**** Material for this exercise ****
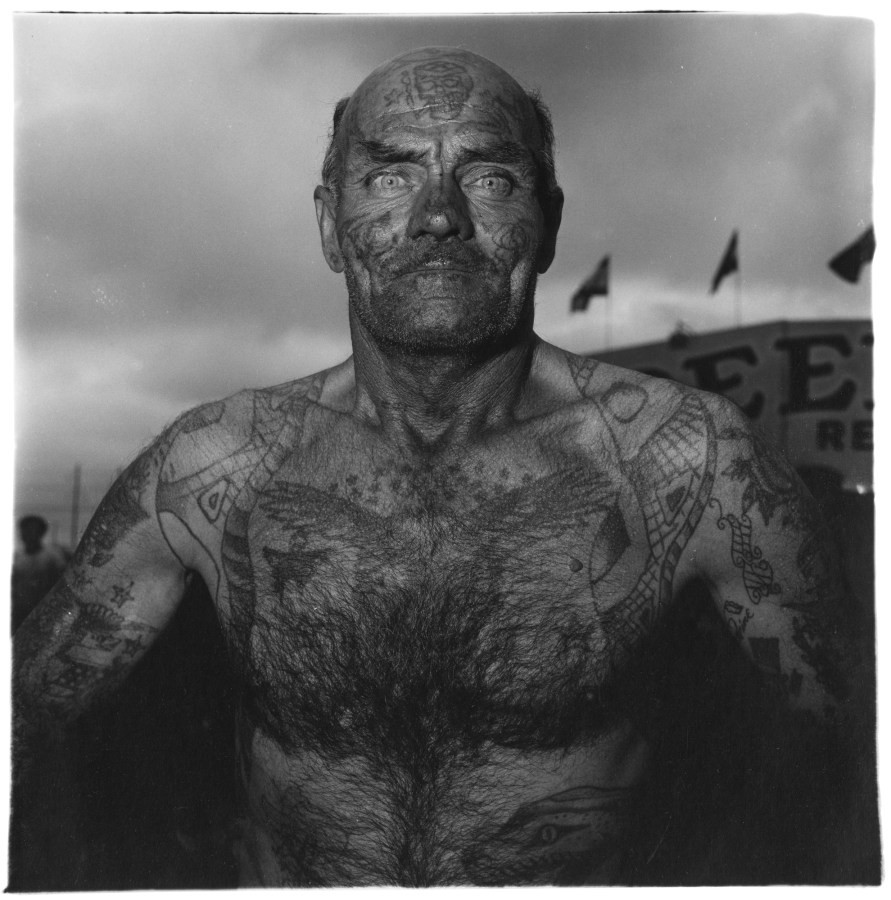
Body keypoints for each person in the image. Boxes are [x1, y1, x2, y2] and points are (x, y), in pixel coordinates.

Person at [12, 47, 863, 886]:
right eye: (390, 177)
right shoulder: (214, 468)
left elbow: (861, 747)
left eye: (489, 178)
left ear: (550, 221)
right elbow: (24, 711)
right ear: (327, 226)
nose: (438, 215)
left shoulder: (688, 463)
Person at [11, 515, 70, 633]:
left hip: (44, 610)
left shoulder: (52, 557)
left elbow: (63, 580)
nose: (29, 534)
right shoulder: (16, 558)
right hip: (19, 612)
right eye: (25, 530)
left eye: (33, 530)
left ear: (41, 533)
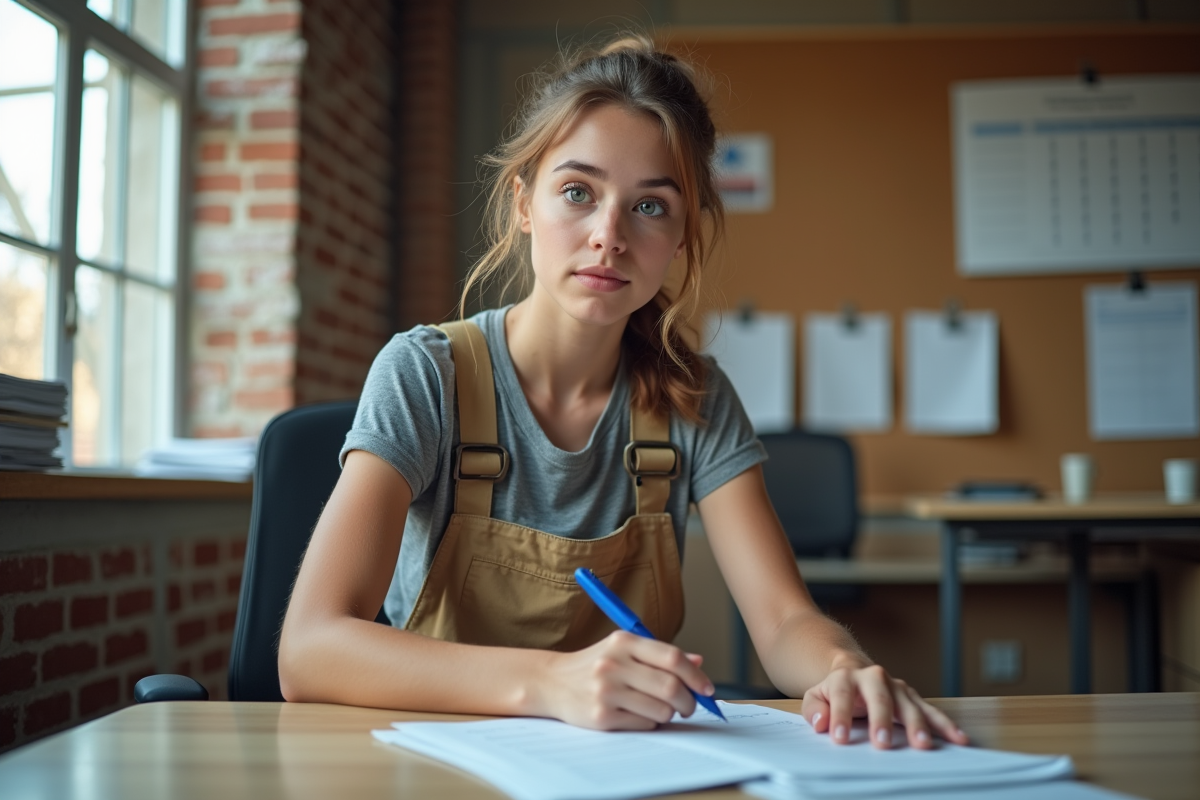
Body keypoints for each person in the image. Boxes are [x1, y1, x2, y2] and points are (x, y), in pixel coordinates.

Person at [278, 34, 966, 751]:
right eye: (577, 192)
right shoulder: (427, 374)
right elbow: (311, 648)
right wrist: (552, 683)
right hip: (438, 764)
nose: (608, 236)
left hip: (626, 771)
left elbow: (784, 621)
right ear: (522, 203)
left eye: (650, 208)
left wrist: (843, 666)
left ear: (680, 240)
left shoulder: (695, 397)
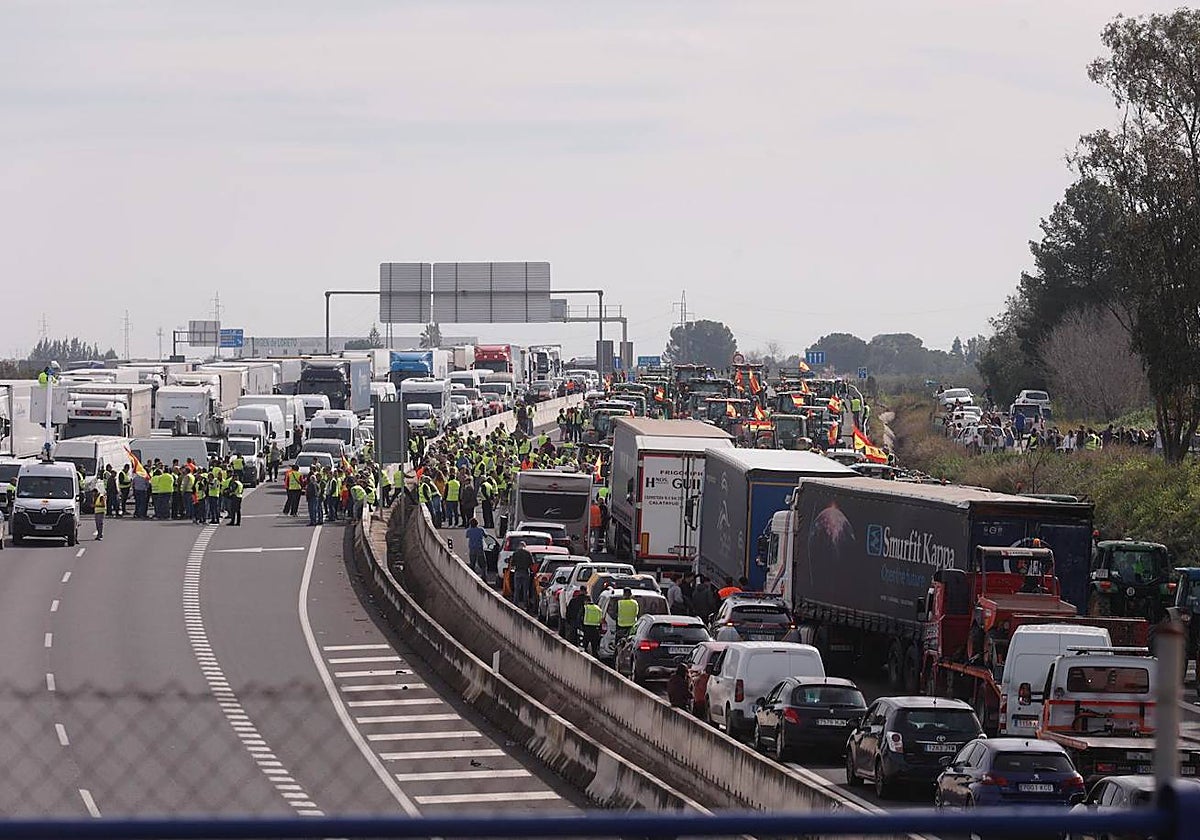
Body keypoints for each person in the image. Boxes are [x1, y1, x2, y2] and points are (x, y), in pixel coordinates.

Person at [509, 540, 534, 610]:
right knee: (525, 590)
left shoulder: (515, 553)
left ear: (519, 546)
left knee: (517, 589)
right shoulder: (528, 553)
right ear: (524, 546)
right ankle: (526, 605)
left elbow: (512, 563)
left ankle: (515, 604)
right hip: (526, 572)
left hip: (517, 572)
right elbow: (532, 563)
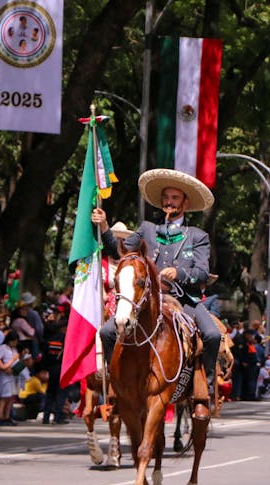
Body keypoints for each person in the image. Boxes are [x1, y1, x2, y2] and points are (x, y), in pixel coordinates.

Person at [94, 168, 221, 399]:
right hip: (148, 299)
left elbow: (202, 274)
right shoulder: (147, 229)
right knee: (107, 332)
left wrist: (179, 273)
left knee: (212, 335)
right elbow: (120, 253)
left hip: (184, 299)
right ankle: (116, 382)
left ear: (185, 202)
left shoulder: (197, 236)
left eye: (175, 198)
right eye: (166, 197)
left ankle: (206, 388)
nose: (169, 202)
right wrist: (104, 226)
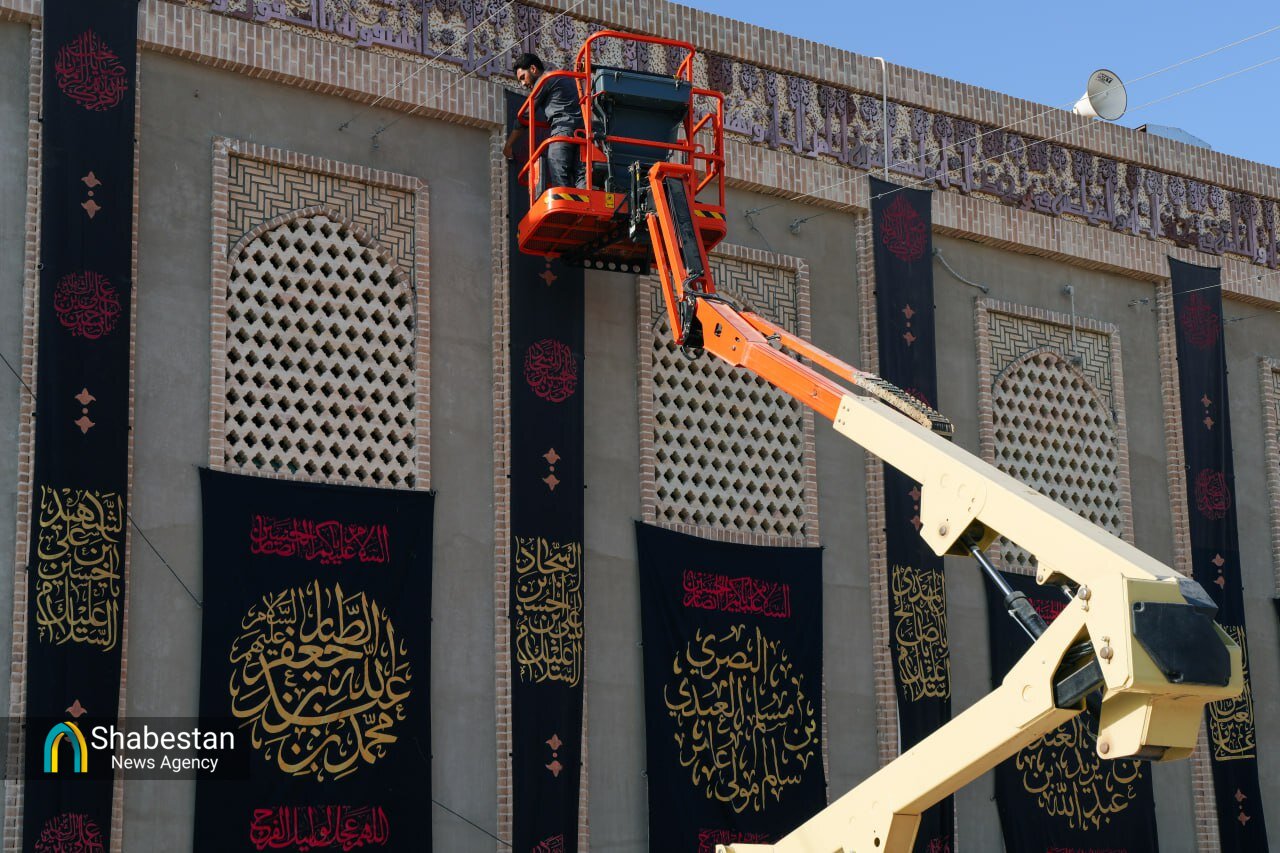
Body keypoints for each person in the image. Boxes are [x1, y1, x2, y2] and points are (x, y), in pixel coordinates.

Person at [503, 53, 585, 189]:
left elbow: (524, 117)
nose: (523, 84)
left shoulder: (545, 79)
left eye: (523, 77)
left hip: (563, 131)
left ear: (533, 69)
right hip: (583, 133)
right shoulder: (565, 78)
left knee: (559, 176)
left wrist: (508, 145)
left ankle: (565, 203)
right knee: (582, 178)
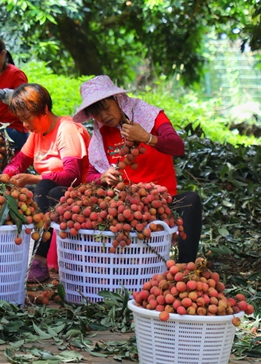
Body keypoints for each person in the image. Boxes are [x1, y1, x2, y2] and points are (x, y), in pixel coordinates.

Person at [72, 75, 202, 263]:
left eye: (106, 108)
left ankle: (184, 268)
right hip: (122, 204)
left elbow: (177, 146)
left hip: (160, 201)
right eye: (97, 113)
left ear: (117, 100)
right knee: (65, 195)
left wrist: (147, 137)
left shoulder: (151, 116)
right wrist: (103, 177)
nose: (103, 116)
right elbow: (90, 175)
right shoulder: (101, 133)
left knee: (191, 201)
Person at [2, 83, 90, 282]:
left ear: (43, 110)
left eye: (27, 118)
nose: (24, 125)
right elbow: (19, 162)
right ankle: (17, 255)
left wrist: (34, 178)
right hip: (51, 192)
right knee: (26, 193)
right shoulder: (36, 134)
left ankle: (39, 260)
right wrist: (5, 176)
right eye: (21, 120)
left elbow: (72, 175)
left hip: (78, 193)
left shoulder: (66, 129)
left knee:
****
Aim of the exercise
Produce an exact reprint of the entries, dropping the images.

The answer
Body keypoints for each person in the image. Boxes are [x1, y1, x2, y2] and points are (x, y), in pixel coordinates.

Person at [12, 47, 863, 886]:
right eye: (390, 177)
right shoulder: (214, 468)
left elbow: (861, 747)
left eye: (489, 178)
left ear: (550, 221)
right elbow: (24, 711)
right ear: (327, 226)
nose: (438, 215)
left shoulder: (688, 463)
Person at [11, 515, 70, 633]:
left hip: (44, 610)
left shoulder: (52, 557)
left elbow: (63, 580)
nose: (29, 534)
right shoulder: (16, 558)
right hip: (19, 612)
right eye: (25, 530)
left eye: (33, 530)
left ear: (41, 533)
Body keypoints for each person in the image. Boxes are [x1, y1, x2, y2] and points are (x, y), in pixel coordinates.

Person at [278, 34, 966, 751]:
right eye: (577, 192)
right shoulder: (427, 374)
right elbow: (311, 648)
right wrist: (552, 683)
right hip: (438, 764)
nose: (608, 236)
left hip: (626, 771)
left elbow: (784, 621)
right ear: (522, 203)
left eye: (650, 208)
left wrist: (843, 666)
left ear: (680, 240)
left shoulder: (695, 397)
Body keypoints for each person in the image. Boxes are [x1, y1, x2, y2] and points are (x, y), in pixel coordinates.

Person at [509, 540, 534, 610]:
right knee: (525, 590)
left shoulder: (515, 553)
left ear: (519, 546)
left knee: (517, 589)
right shoulder: (528, 553)
right ear: (524, 546)
right ankle: (526, 605)
left elbow: (512, 563)
left ankle: (515, 604)
right hip: (526, 572)
left hip: (517, 572)
right elbow: (532, 563)
Body keypoints for each person in the image. Boxes are [x1, y1, x2, y2] and points are (x, y), in pixel coordinates.

Person at [94, 168, 221, 399]:
right hip: (148, 299)
left elbow: (202, 274)
right shoulder: (147, 229)
right knee: (107, 332)
left wrist: (179, 273)
left knee: (212, 335)
right elbow: (120, 253)
left hip: (184, 299)
right ankle: (116, 382)
left ear: (185, 202)
left shoulder: (197, 236)
left eye: (175, 198)
right eye: (166, 197)
left ankle: (206, 388)
nose: (169, 202)
right wrist: (104, 226)
Body keypoints for each person in the image. Boxes are [x1, y1, x2, y2] and points are (x, y), in pixel coordinates.

Person at [503, 53, 585, 189]:
left elbow: (524, 117)
nose: (523, 84)
left shoulder: (545, 79)
left eye: (523, 77)
left hip: (563, 131)
left ear: (533, 69)
right hip: (583, 133)
right shoulder: (565, 78)
left knee: (559, 176)
left wrist: (508, 145)
left ankle: (565, 203)
right knee: (582, 178)
Body keypoints for each person in the image. Boxes are [x1, y1, x2, y2] and points are (x, y), in pixel coordinates.

Person at [72, 75, 202, 263]:
left eye: (106, 108)
left ankle: (184, 268)
right hip: (122, 204)
left elbow: (177, 146)
left hip: (160, 201)
right eye: (97, 113)
left ear: (117, 100)
right knee: (65, 195)
left wrist: (147, 137)
left shoulder: (151, 116)
right wrist: (103, 177)
nose: (103, 116)
right elbow: (90, 175)
right shoulder: (101, 133)
left knee: (191, 201)
Person at [2, 83, 90, 282]:
left ear: (43, 110)
left eye: (27, 118)
nose: (24, 125)
right elbow: (19, 162)
right ankle: (17, 255)
left wrist: (34, 178)
right hip: (51, 192)
right knee: (26, 193)
right shoulder: (36, 134)
left ankle: (39, 260)
right wrist: (5, 176)
right eye: (21, 120)
left elbow: (72, 175)
left hip: (78, 193)
left shoulder: (66, 129)
left knee:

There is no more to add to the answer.